What the task asks:
Below are some records. Copy every line in them that holds "investments".

====== Records for this exercise

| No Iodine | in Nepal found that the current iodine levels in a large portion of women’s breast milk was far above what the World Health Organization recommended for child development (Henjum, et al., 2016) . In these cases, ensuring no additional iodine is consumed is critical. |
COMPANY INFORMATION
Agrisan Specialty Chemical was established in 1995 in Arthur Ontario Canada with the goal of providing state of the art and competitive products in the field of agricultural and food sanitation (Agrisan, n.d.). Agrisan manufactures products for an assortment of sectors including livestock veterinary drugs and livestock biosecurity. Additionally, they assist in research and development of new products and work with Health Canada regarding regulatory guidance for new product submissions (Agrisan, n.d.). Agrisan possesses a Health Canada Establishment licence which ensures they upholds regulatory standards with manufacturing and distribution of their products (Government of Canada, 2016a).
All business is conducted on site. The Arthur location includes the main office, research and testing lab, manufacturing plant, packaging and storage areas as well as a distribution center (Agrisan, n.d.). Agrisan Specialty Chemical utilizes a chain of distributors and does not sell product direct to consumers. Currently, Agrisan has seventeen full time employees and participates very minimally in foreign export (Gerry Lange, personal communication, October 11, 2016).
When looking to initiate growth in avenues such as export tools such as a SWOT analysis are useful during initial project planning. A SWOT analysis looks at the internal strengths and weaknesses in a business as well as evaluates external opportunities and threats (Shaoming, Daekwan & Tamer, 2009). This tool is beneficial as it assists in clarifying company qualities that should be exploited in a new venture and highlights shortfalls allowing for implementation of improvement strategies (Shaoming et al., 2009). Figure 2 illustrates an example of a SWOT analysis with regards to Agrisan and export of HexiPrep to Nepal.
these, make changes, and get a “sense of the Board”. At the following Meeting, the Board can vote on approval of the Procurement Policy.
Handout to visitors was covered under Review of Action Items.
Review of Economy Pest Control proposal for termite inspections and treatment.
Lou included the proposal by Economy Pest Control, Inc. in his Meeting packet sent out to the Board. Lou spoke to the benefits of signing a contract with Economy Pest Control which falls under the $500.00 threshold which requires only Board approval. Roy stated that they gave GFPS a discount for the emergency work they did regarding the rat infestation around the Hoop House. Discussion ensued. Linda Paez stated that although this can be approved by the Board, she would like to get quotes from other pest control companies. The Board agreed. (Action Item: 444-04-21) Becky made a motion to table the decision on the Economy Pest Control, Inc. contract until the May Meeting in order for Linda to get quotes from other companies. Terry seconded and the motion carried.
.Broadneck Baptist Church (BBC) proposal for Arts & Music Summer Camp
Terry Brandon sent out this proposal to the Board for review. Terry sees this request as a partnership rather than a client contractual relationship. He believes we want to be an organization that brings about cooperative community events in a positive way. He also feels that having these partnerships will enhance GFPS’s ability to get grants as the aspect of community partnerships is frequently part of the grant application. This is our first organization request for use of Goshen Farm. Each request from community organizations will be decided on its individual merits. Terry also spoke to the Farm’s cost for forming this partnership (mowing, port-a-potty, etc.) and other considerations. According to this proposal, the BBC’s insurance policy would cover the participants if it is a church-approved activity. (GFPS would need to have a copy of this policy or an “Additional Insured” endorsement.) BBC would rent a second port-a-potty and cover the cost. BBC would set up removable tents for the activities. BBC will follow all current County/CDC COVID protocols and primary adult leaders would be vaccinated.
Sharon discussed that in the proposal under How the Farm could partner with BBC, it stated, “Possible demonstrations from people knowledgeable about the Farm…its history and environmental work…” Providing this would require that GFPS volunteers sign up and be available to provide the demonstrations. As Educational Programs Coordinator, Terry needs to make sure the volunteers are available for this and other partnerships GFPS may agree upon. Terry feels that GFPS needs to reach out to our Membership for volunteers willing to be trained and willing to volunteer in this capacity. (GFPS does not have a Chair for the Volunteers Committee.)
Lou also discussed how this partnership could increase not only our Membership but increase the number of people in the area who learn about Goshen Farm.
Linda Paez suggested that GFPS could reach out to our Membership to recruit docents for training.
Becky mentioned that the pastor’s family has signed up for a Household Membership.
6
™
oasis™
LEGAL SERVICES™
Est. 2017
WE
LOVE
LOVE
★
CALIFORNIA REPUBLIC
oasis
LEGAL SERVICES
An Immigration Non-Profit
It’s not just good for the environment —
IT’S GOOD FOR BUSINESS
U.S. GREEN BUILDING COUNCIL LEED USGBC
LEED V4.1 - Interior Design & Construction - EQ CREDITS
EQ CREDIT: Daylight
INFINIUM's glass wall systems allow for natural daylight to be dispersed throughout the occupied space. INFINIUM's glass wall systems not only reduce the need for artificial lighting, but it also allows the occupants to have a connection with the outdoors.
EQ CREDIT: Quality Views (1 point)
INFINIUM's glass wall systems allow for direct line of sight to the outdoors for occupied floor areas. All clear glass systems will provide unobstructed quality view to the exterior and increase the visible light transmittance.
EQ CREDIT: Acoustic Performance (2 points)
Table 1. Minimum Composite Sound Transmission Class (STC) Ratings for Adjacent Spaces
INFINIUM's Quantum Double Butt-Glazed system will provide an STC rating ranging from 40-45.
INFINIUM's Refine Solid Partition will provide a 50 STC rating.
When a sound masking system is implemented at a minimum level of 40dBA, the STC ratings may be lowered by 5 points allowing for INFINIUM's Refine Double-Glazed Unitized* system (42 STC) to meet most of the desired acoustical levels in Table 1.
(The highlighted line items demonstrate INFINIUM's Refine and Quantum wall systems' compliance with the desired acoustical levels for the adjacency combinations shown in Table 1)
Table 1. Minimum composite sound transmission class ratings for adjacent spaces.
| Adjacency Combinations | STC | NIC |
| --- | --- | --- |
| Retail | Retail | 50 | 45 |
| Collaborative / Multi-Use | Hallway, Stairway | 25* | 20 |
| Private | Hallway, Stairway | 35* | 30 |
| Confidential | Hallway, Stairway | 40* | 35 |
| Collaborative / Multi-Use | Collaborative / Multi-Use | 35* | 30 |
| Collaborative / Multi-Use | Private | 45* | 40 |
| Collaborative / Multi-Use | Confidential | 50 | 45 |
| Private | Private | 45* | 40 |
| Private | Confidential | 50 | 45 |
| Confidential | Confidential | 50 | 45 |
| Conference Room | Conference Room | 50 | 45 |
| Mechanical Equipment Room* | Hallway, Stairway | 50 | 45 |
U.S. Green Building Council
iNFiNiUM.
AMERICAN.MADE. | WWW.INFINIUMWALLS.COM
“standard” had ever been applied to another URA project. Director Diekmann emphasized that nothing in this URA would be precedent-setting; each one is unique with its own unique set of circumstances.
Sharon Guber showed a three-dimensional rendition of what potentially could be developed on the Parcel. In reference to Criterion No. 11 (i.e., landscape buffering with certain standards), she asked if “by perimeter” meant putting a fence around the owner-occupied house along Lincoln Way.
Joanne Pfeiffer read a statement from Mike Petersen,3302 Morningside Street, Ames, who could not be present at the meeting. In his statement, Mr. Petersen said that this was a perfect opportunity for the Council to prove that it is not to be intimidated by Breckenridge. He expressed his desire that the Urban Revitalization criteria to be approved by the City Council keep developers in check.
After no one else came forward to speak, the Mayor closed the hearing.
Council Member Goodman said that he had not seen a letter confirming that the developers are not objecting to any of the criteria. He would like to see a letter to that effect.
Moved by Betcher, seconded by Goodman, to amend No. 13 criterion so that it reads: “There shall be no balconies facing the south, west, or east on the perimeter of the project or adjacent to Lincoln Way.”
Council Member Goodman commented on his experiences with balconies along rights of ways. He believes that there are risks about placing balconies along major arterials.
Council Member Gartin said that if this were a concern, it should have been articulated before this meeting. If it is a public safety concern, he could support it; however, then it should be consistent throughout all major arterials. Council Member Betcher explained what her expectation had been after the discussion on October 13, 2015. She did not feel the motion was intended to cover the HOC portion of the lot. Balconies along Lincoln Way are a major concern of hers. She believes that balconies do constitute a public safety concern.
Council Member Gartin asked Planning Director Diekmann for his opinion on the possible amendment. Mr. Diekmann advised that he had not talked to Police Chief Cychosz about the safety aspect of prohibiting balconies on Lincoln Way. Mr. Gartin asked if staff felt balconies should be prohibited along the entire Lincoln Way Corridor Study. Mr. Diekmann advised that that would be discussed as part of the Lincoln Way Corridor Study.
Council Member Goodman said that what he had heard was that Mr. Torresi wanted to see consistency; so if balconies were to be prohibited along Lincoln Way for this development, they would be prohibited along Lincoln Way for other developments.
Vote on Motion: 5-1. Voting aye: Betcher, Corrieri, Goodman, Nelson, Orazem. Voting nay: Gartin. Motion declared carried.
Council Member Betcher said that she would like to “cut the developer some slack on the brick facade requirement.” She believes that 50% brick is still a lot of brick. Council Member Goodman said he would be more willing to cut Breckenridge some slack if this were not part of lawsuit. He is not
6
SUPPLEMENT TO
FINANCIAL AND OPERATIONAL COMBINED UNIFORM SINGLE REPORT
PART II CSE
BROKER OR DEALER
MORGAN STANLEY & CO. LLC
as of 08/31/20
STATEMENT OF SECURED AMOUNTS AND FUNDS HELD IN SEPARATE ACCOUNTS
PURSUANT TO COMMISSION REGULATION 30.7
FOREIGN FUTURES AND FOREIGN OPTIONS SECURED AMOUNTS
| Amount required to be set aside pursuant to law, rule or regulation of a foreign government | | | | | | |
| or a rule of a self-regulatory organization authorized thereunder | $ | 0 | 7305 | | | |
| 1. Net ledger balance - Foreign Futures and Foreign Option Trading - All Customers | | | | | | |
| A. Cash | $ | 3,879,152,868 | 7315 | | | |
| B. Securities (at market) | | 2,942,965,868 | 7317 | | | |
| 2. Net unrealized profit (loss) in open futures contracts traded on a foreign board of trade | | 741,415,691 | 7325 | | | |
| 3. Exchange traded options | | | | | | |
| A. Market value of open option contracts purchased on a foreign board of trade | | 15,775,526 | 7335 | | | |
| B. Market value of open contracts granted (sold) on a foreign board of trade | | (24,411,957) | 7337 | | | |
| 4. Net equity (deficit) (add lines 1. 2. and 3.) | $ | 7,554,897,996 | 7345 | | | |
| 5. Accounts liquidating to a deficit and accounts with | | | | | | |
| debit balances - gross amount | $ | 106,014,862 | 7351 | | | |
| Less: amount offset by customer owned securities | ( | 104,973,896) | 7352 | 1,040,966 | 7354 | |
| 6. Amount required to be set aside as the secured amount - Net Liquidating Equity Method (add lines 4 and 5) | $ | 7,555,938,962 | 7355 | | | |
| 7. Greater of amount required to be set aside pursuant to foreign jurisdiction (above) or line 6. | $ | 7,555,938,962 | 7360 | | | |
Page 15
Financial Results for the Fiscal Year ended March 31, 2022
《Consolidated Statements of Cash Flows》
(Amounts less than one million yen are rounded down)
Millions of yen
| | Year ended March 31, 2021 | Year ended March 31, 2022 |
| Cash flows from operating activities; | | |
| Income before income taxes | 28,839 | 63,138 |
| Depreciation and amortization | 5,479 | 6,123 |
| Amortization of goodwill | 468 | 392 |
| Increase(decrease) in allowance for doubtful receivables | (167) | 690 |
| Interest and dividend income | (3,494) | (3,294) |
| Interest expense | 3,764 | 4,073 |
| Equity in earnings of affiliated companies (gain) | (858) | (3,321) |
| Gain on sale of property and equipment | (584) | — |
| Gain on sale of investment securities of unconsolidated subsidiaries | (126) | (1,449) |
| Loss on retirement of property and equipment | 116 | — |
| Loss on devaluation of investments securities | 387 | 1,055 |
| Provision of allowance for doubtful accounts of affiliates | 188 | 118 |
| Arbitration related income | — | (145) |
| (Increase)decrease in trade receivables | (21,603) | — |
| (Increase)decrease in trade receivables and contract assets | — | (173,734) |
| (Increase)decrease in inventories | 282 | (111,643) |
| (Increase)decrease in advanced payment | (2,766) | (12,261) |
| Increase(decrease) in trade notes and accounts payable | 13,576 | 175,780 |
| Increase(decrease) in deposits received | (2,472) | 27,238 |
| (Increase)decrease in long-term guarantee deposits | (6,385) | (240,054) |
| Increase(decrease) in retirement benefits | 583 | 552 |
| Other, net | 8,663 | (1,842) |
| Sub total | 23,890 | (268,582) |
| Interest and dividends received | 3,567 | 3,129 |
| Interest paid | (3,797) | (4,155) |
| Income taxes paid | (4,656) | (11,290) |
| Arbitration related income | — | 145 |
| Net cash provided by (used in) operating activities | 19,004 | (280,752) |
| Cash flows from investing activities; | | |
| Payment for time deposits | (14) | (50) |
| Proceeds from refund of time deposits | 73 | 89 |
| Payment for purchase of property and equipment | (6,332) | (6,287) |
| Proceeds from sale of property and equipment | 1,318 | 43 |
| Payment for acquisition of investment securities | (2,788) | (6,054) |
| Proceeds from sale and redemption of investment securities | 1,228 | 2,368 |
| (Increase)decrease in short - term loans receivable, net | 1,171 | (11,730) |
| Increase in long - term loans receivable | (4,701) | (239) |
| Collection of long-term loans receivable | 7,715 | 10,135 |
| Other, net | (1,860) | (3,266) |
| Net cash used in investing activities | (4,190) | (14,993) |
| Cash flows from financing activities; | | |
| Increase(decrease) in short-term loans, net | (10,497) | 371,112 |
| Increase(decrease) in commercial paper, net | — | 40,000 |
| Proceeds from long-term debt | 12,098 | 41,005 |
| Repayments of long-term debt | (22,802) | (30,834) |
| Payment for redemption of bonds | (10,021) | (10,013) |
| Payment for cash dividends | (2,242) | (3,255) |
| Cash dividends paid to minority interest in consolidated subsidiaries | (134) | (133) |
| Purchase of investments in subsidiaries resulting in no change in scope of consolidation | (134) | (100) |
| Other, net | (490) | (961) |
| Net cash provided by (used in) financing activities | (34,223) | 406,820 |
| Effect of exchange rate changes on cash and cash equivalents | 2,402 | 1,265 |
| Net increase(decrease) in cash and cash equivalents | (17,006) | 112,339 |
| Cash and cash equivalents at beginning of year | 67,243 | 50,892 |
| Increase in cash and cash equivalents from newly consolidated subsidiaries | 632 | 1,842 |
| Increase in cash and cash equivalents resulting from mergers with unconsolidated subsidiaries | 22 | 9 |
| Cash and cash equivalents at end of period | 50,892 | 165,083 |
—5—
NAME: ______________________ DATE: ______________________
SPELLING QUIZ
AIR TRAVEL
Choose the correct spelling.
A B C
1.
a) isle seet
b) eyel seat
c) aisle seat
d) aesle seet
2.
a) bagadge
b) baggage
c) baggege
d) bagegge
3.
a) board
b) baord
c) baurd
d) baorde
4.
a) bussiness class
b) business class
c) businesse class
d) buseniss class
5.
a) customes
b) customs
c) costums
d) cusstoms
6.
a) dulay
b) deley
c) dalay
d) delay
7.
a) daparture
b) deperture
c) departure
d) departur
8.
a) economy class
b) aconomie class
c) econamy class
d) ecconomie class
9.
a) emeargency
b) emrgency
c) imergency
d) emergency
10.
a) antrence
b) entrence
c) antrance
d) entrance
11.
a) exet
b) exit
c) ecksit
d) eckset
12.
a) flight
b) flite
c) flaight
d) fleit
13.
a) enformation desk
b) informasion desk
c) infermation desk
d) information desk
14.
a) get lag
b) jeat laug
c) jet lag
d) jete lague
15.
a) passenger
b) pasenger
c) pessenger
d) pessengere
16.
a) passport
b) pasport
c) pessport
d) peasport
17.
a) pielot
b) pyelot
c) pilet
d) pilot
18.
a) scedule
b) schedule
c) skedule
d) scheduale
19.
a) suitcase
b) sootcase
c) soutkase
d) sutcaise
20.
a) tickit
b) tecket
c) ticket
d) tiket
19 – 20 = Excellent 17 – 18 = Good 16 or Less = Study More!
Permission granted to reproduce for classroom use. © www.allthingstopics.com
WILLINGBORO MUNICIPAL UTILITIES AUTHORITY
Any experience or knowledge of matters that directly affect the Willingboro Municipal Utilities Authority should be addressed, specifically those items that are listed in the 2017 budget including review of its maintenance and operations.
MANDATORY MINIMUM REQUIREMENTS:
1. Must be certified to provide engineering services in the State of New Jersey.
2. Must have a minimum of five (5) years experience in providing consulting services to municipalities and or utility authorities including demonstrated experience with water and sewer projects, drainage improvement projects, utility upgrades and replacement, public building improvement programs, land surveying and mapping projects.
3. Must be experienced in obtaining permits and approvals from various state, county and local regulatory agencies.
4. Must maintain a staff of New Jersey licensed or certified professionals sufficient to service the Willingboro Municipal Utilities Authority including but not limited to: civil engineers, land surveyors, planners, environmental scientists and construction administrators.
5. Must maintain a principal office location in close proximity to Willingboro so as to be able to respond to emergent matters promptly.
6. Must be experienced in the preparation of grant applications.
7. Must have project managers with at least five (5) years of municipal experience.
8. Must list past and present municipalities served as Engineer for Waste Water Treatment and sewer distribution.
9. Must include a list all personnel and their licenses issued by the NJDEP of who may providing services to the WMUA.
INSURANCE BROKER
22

============

Solution for this exercise:
| Loss on devaluation of investments securities | 387 | 1,055 |
| Purchase of investments in subsidiaries resulting in no change in scope of consolidation | (134) | (100) |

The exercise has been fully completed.